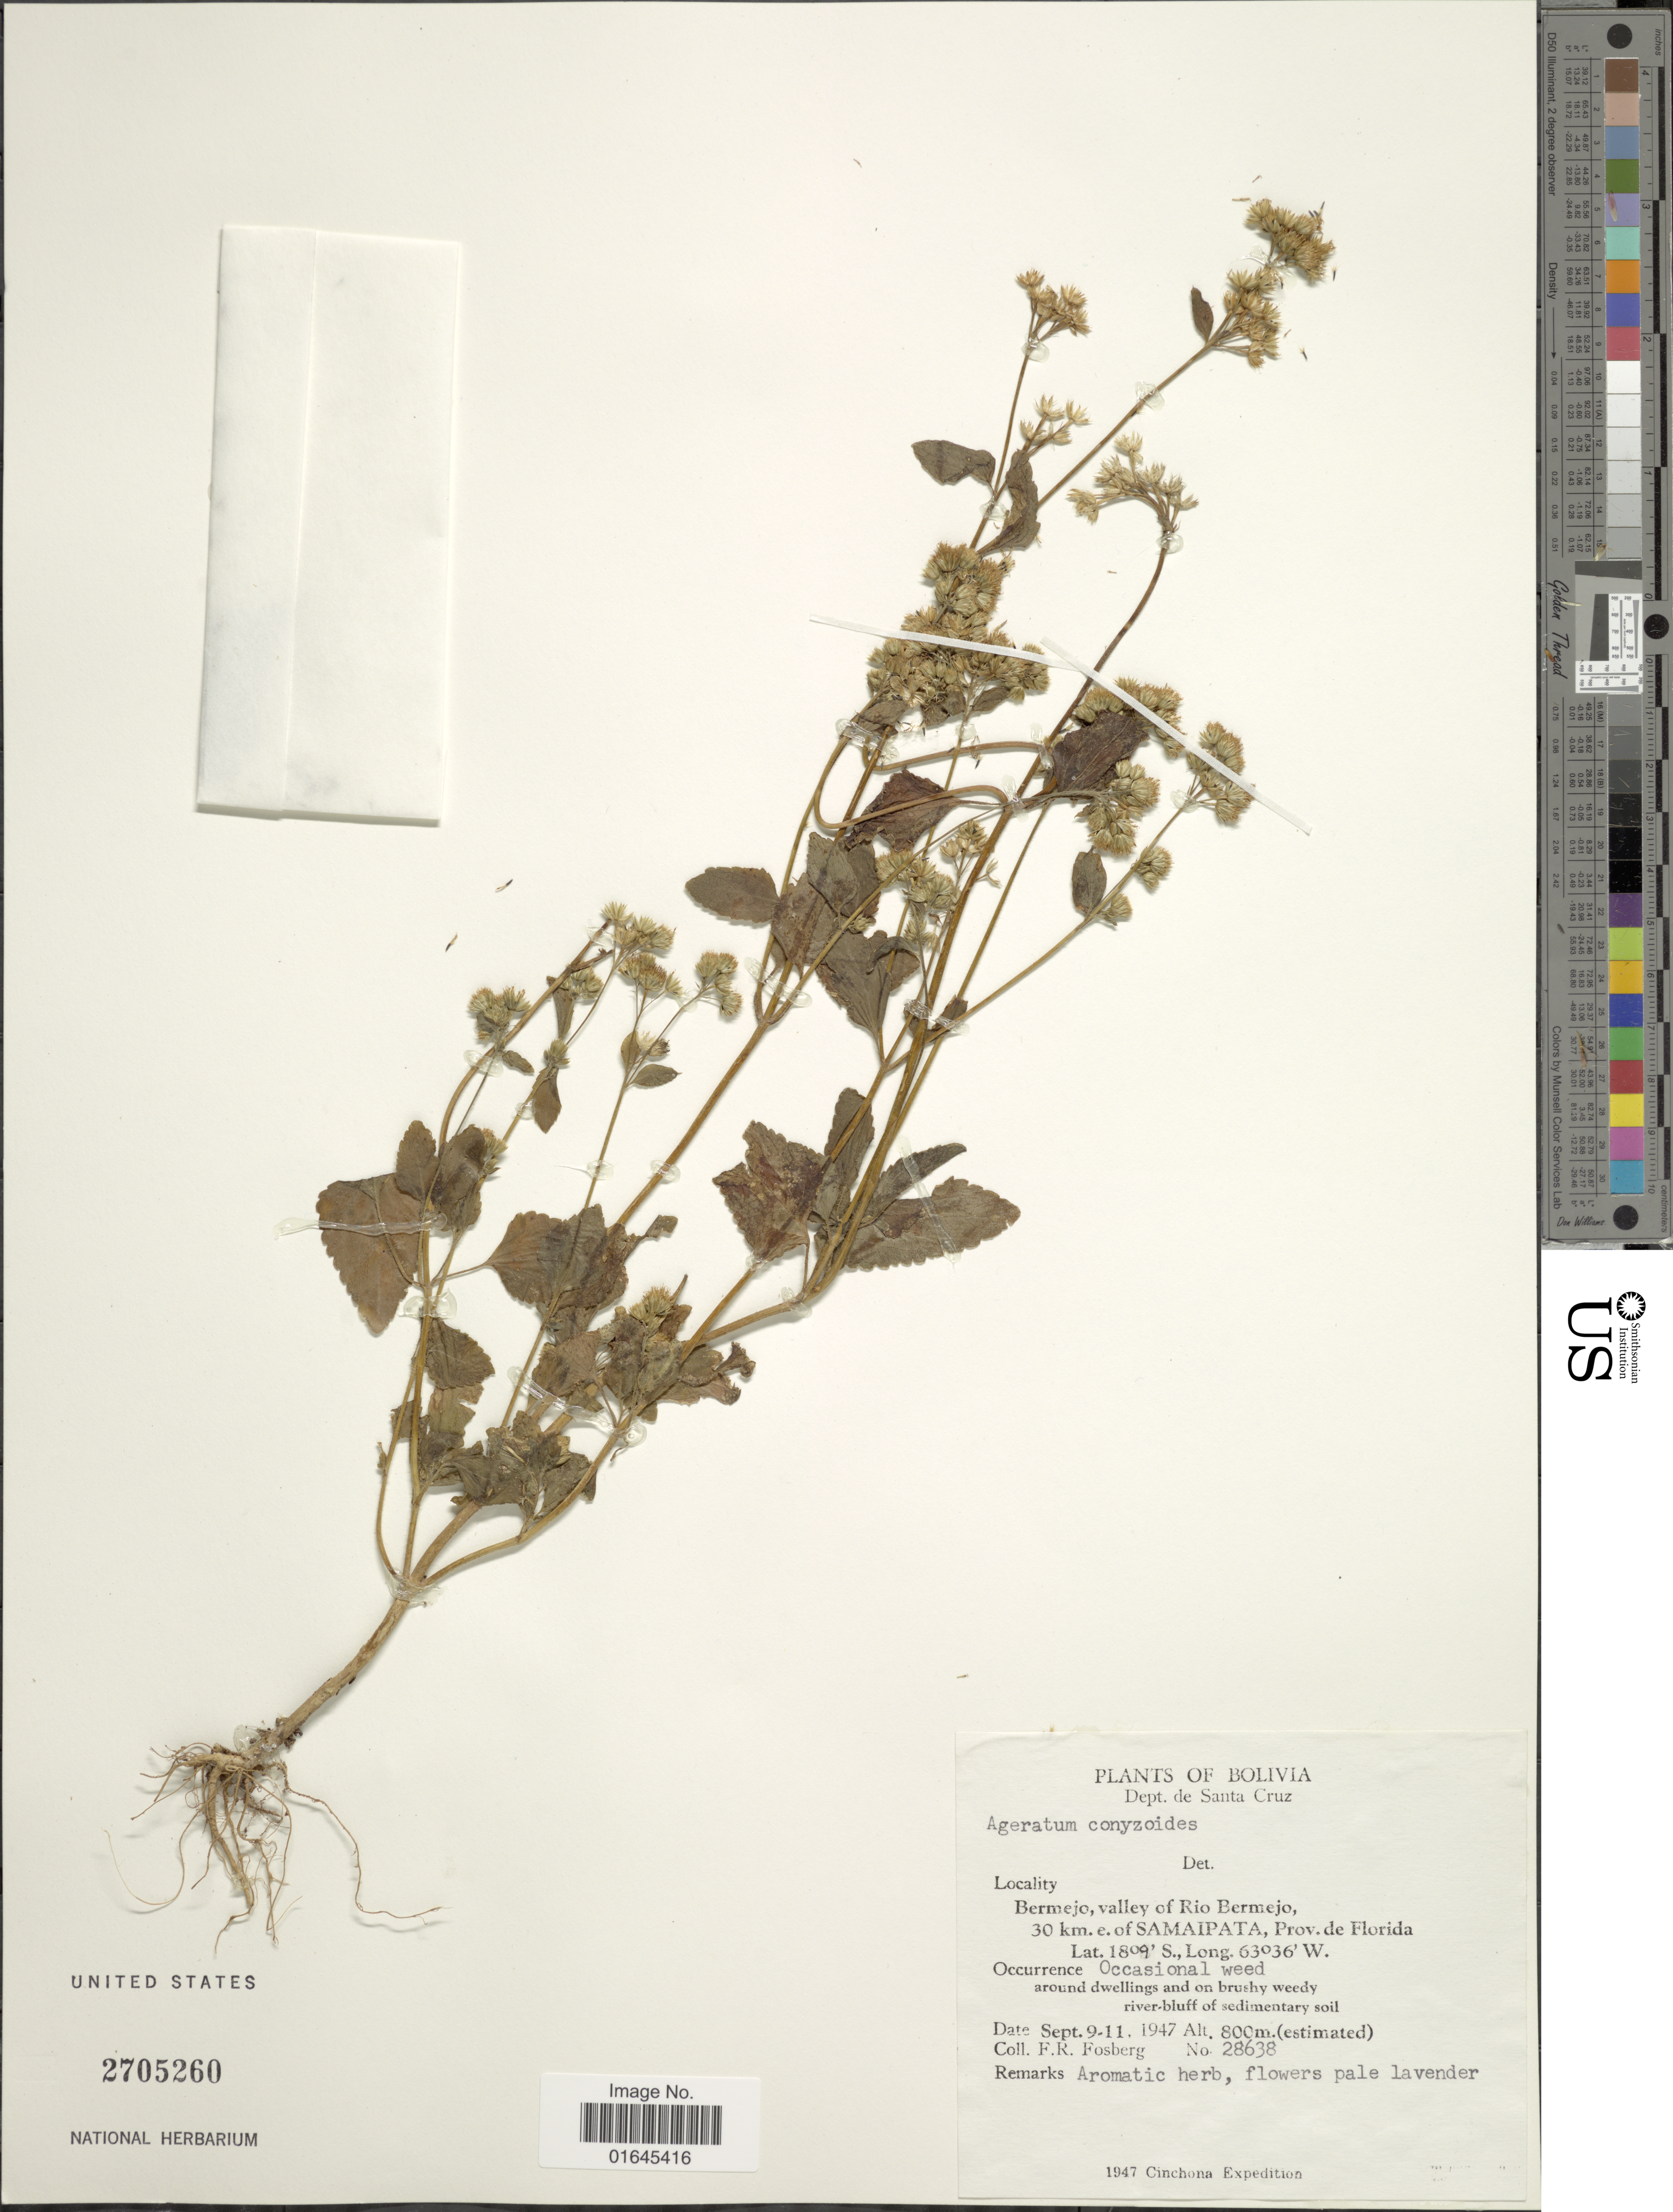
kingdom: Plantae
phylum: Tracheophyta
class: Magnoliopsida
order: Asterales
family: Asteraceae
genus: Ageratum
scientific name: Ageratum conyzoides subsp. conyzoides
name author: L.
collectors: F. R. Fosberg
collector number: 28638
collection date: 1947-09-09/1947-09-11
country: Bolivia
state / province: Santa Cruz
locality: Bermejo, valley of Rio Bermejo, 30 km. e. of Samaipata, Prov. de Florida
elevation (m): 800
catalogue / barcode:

§ **Do this**: Put every line of the listing from the one containing "collector number: 28638" through the end of the listing into a Markdown table with the columns Row and Line. Leave out any blank lines.

§ **Exercise output**:
| Row | Line |
|---|---|
| 1 | collector number: 28638 |
| 2 | collection date: 1947-09-09/1947-09-11 |
| 3 | country: Bolivia |
| 4 | state / province: Santa Cruz |
| 5 | locality: Bermejo, valley of Rio Bermejo, 30 km. e. of Samaipata, Prov. de Florida |
| 6 | elevation (m): 800 |
| 7 | catalogue / barcode: |